EditorialIn the eyes of the Uniformed Firefighters Association, Fire Commissioner Nick Scoppetta's greatest sin is that he's not Ray Kelly.
Mr. Scoppetta's talents are in the areas of law-enforcement and administration. He had no background in firefighting prior to being tapped by Mayor Bloomberg nearly eight years ago to run the FDNY, and he has served his boss as a loyal soldier. Mr. Kelly, in contrast, is a career cop who knows the department and his troops to the marrow, and he commands the NYPD as a general would.
Thus it is hard to imagine Mr. Kelly ever abiding by a plan to close police stationhouses, as Mr. Scoppetta did a budget proposal to disband up to 16 fire companies, even if it was not surprising that ultimately the City Council found the money to avert those closings. The Fire Commissioner's decision not to publicly protest may have eternally damned him in the eyes of UFA President Steve Cassidy and his members.

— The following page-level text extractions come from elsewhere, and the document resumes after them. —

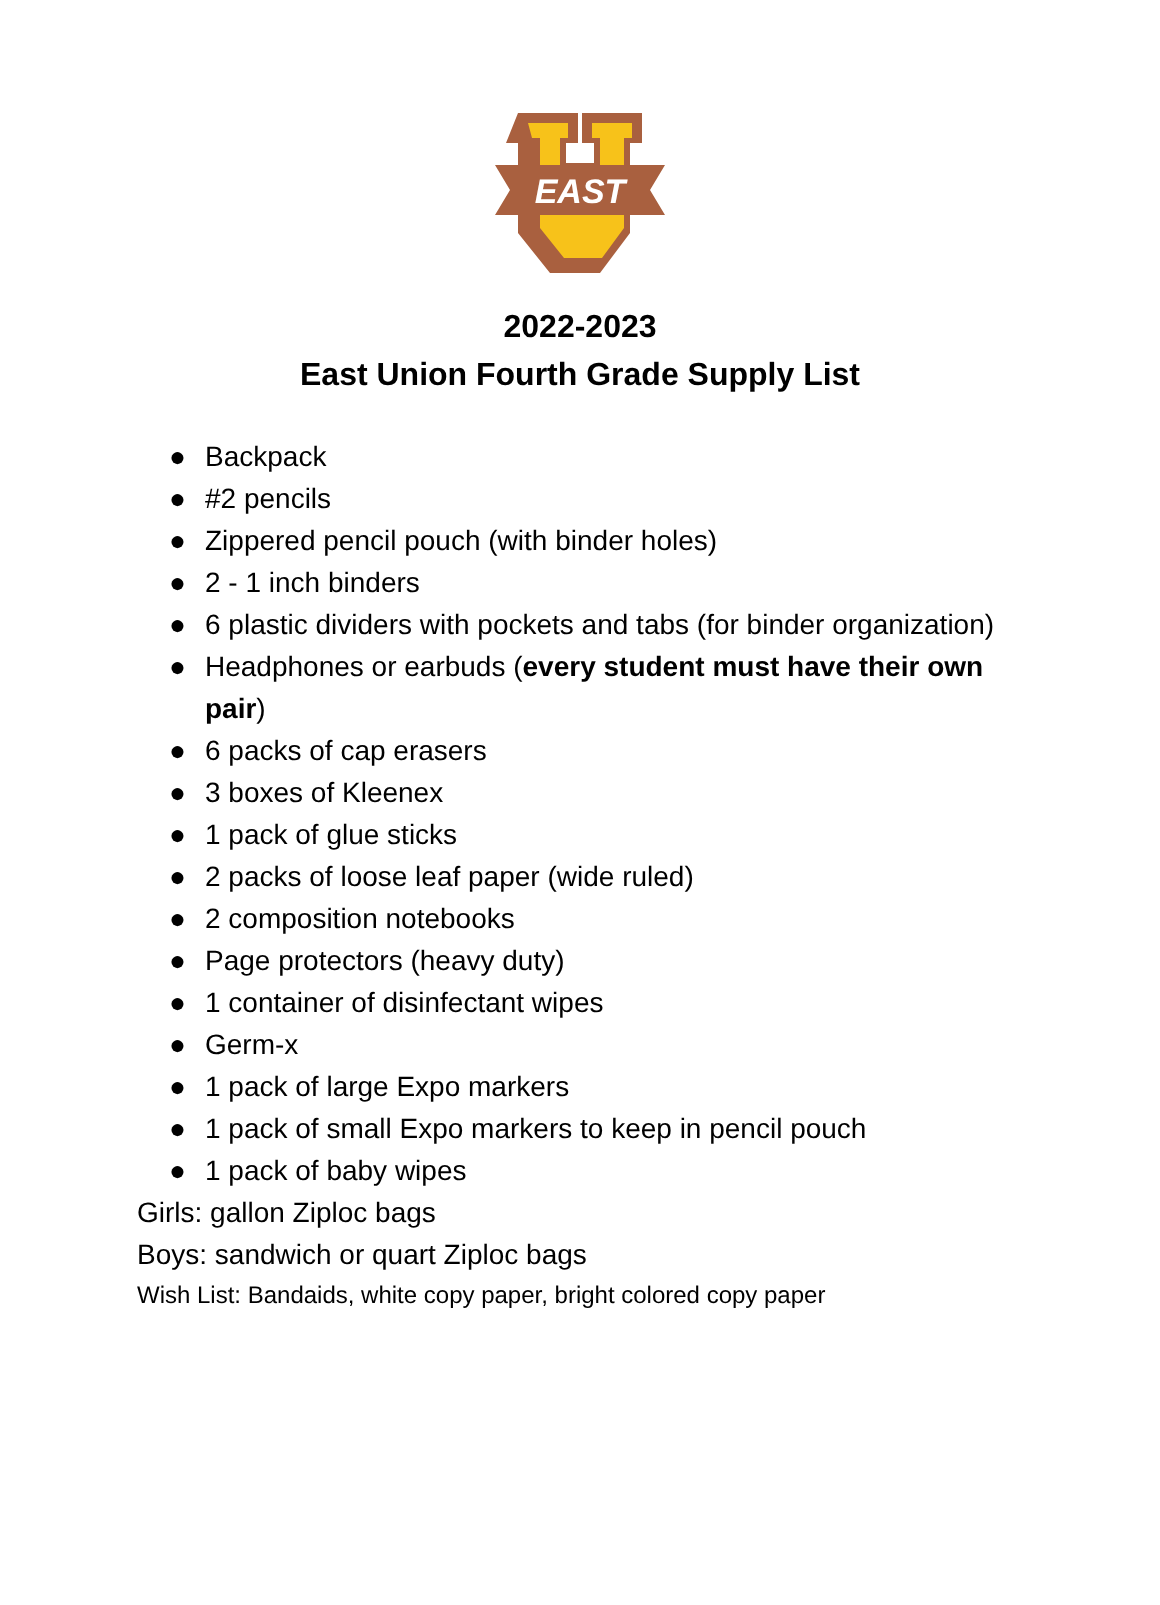EAST
2022-2023
East Union Fourth Grade Supply List
● Backpack
● #2 pencils
● Zippered pencil pouch (with binder holes)
● 2 - 1 inch binders
● 6 plastic dividers with pockets and tabs (for binder organization)
● Headphones or earbuds (every student must have their own pair)
● 6 packs of cap erasers
● 3 boxes of Kleenex
● 1 pack of glue sticks
● 2 packs of loose leaf paper (wide ruled)
● 2 composition notebooks
● Page protectors (heavy duty)
● 1 container of disinfectant wipes
● Germ-x
● 1 pack of large Expo markers
● 1 pack of small Expo markers to keep in pencil pouch
● 1 pack of baby wipes
Girls: gallon Ziploc bags
Boys: sandwich or quart Ziploc bags
Wish List: Bandaids, white copy paper, bright colored copy paper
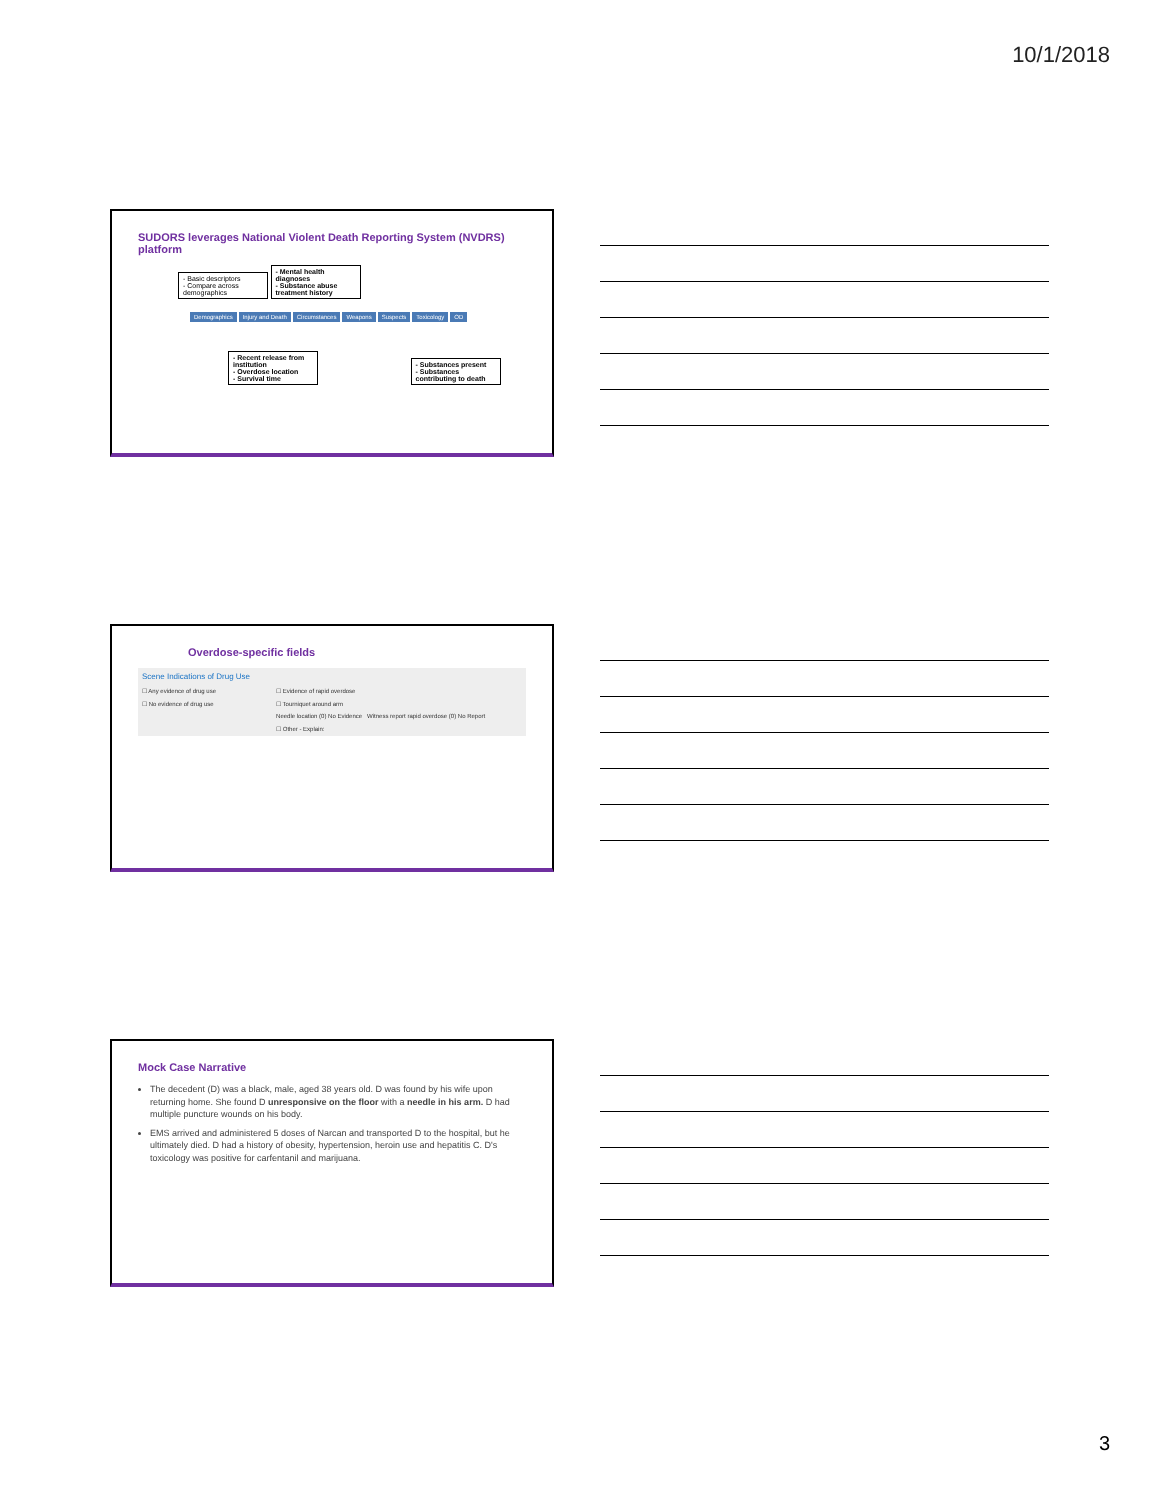10/1/2018
SUDORS leverages National Violent Death Reporting System (NVDRS) platform
- Basic descriptors
- Compare across demographics - Mental health diagnoses
- Substance abuse treatment history
Demographics Injury and Death Circumstances Weapons Suspects Toxicology OD
- Recent release from institution
- Overdose location
- Survival time - Substances present
- Substances contributing to death
Overdose-specific fields
Scene Indications of Drug Use
☐ Any evidence of drug use
☐ No evidence of drug use
☐ Evidence of rapid overdose
☐ Tourniquet around arm
Needle location (0) No Evidence Witness report rapid overdose (0) No Report
☐ Other - Explain:
Mock Case Narrative
The decedent (D) was a black, male, aged 38 years old. D was found by his wife upon returning home. She found D unresponsive on the floor with a needle in his arm. D had multiple puncture wounds on his body.
EMS arrived and administered 5 doses of Narcan and transported D to the hospital, but he ultimately died. D had a history of obesity, hypertension, heroin use and hepatitis C. D's toxicology was positive for carfentanil and marijuana.
3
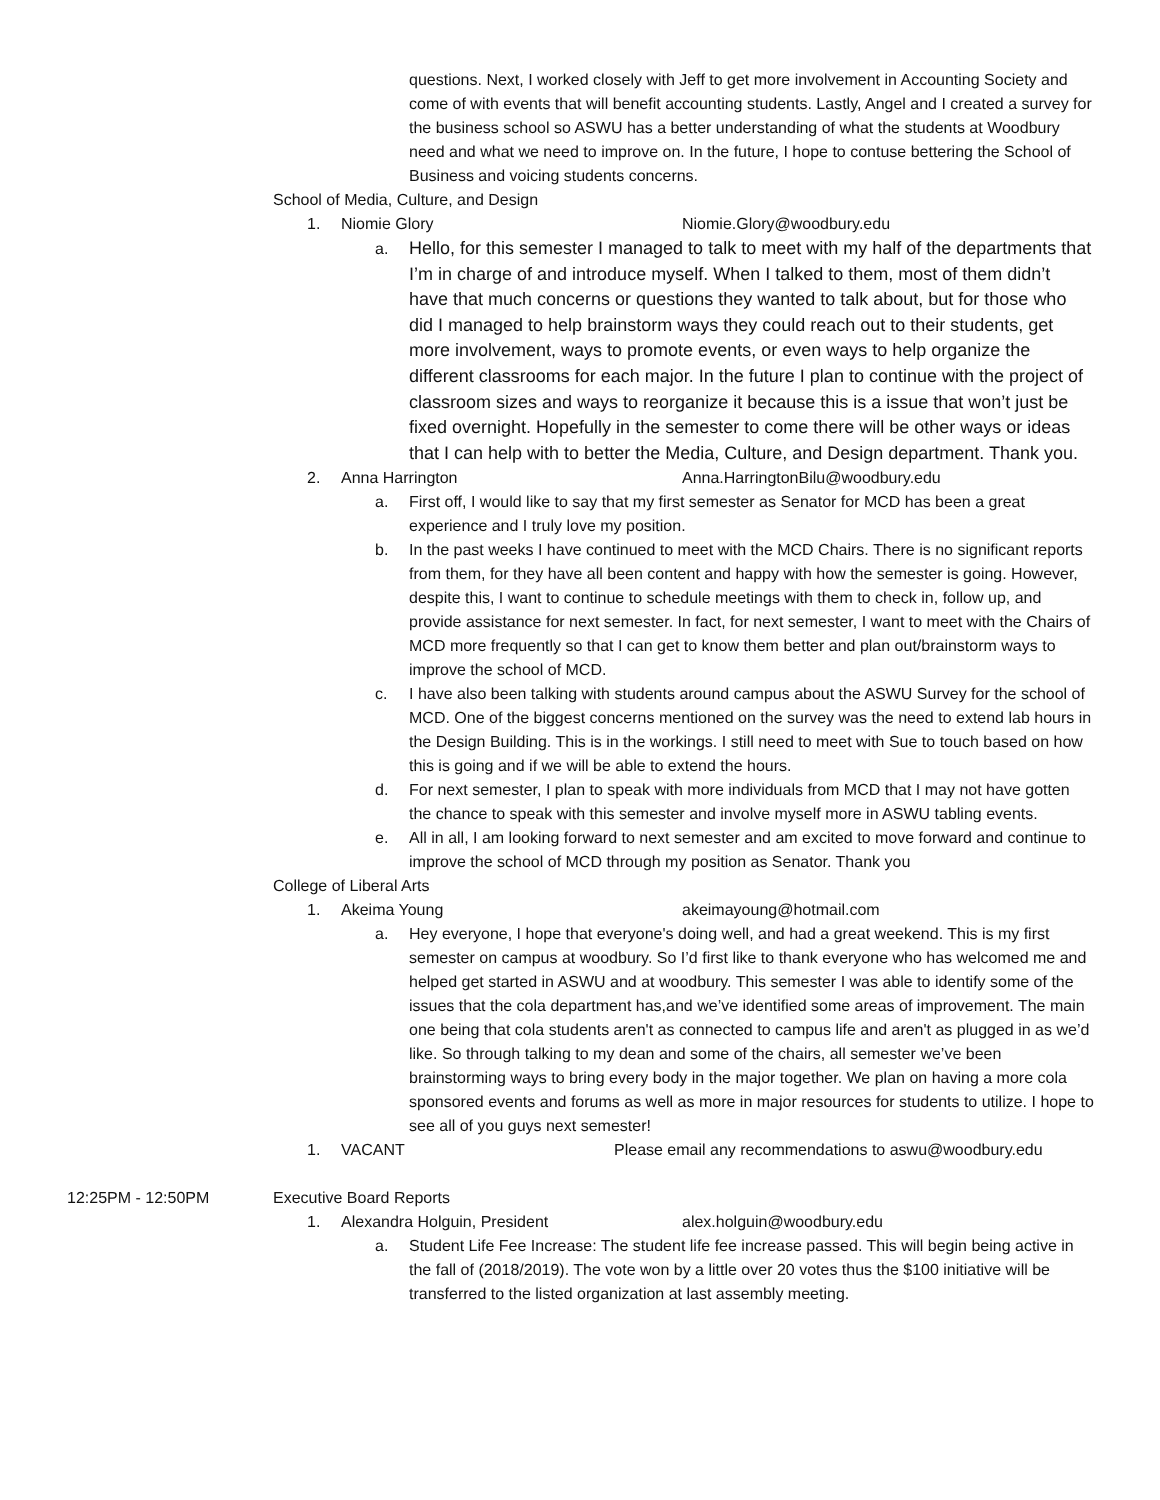questions. Next, I worked closely with Jeff to get more involvement in Accounting Society and come of with events that will benefit accounting students. Lastly, Angel and I created a survey for the business school so ASWU has a better understanding of what the students at Woodbury need and what we need to improve on. In the future, I hope to contuse bettering the School of Business and voicing students concerns.
School of Media, Culture, and Design
1. Niomie Glory Niomie.Glory@woodbury.edu
a. Hello, for this semester I managed to talk to meet with my half of the departments that I’m in charge of and introduce myself. When I talked to them, most of them didn’t have that much concerns or questions they wanted to talk about, but for those who did I managed to help brainstorm ways they could reach out to their students, get more involvement, ways to promote events, or even ways to help organize the different classrooms for each major. In the future I plan to continue with the project of classroom sizes and ways to reorganize it because this is a issue that won’t just be fixed overnight. Hopefully in the semester to come there will be other ways or ideas that I can help with to better the Media, Culture, and Design department. Thank you.
2. Anna Harrington Anna.HarringtonBilu@woodbury.edu
a. First off, I would like to say that my first semester as Senator for MCD has been a great experience and I truly love my position.
b. In the past weeks I have continued to meet with the MCD Chairs. There is no significant reports from them, for they have all been content and happy with how the semester is going. However, despite this, I want to continue to schedule meetings with them to check in, follow up, and provide assistance for next semester. In fact, for next semester, I want to meet with the Chairs of MCD more frequently so that I can get to know them better and plan out/brainstorm ways to improve the school of MCD.
c. I have also been talking with students around campus about the ASWU Survey for the school of MCD. One of the biggest concerns mentioned on the survey was the need to extend lab hours in the Design Building. This is in the workings. I still need to meet with Sue to touch based on how this is going and if we will be able to extend the hours.
d. For next semester, I plan to speak with more individuals from MCD that I may not have gotten the chance to speak with this semester and involve myself more in ASWU tabling events.
e. All in all, I am looking forward to next semester and am excited to move forward and continue to improve the school of MCD through my position as Senator. Thank you
College of Liberal Arts
1. Akeima Young akeimayoung@hotmail.com
a. Hey everyone, I hope that everyone's doing well, and had a great weekend. This is my first semester on campus at woodbury. So I’d first like to thank everyone who has welcomed me and helped get started in ASWU and at woodbury. This semester I was able to identify some of the issues that the cola department has,and we’ve identified some areas of improvement. The main one being that cola students aren't as connected to campus life and aren't as plugged in as we’d like. So through talking to my dean and some of the chairs, all semester we’ve been brainstorming ways to bring every body in the major together. We plan on having a more cola sponsored events and forums as well as more in major resources for students to utilize. I hope to see all of you guys next semester!
1. VACANT Please email any recommendations to aswu@woodbury.edu
12:25PM - 12:50PM Executive Board Reports
1. Alexandra Holguin, President alex.holguin@woodbury.edu
a. Student Life Fee Increase: The student life fee increase passed. This will begin being active in the fall of (2018/2019). The vote won by a little over 20 votes thus the $100 initiative will be transferred to the listed organization at last assembly meeting.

Then again, Mr. Cassidy was assailing Mr. Scoppetta long before that happened. Unlike at the union representing fire officers, there is no known case of a UFA president being voted out of office because he was perceived as having too confrontational a relationship with a Fire Commissioner.
Mr. Scoppetta wasn't perfect in the job, which he will leave Dec. 31. Questions still persist about why, once he visited a firehouse in the shadow of the World Trade Center in the spring of 2007 after a pipe from the adjoining Deutsche Bank building fell and crashed through its roof, he didn't make sure that the demolition work at the bank was being regularly inspected. A more hands-on Commissioner certainly would have. His lack of assertiveness, and the failure of those lower down the chain of command to carry out those inspections, hit home with a tragic vengeance when a fire at the building led to the deaths of two firefighters.
But Mr. Scoppetta also deserves credit for presiding over the FDNY's rejuvenation after both its morale and its top command were devastated by the deadly toll of the heroic rescue efforts on 9/11.
Part of the task that fell to him was to replace the ranking uniformed personnel who had perished at the World Trade Center and provide strong leadership to an increasingly young firefighting force. A less-popular but equally necessary chore was to crack down on alcohol abuse when it became apparent that it was a serious problem in some pockets of the department. That was highlighted by an incident at a Staten Island firehouse in which, following some New Year's Eve drinking, one firefighter nearly killed another in a brawl and the commanding officer attempted to cover up what had occurred. Mr. Scoppetta made sure it was understood that a laissez faire attitude toward alcohol abuse, both on and off duty, was no longer going to be tolerated.
There were other tough issues that he was lesssuccessful in tackling. There has been little progress in better-integrating the EMS and firefighting forces after talk earlier in the decade of having them share quarters and moving toward a day when a single test would be held for a combined position. But it is indicative of the fraternal tensions that pervade the department that when it combined Medal Day ceremonies for the two groups, neither one of them was happy.
Mr. Scoppetta took office after one test for Firefighter that would eventually be ruled discriminatory had been given and shortly before a second one was held that was ultimately disallowed by a judge earlier this year. Prior to that court ruling, however, the department succeeded in vastly expanding its minority recruiting efforts, and they bore fruit in the results of a 2007 exam from which better than a third of the successful candidates who will ultimately be hired are expected to be minorities. There, too, he has endured withering criticism for his efforts, from Mr. Cassidy on one side and the Vulcan Society of black firefighters on the other.
It isn't easy being Fire Commissioner under any circumstance. Throw in a problematic city budget and the tense dynamic that has ensued when an agency bound by tradition and an accompanying belief in old-school civil service testing takes steps to bring more minorities into the department and the thanklessness quotient grows exponentially.
But as Mayor Bloomberg noted, Mr. Scoppetta will be leaving at a time when fire fatalities in the city are historically low, and when the department, despite its fiscal limitations, is providing more-extensive training than it has in decades while also expanding that instruction to prepare its workforce for future responses to another terrorist attack.
Those aren't small achievements to carry away as part of your legacy.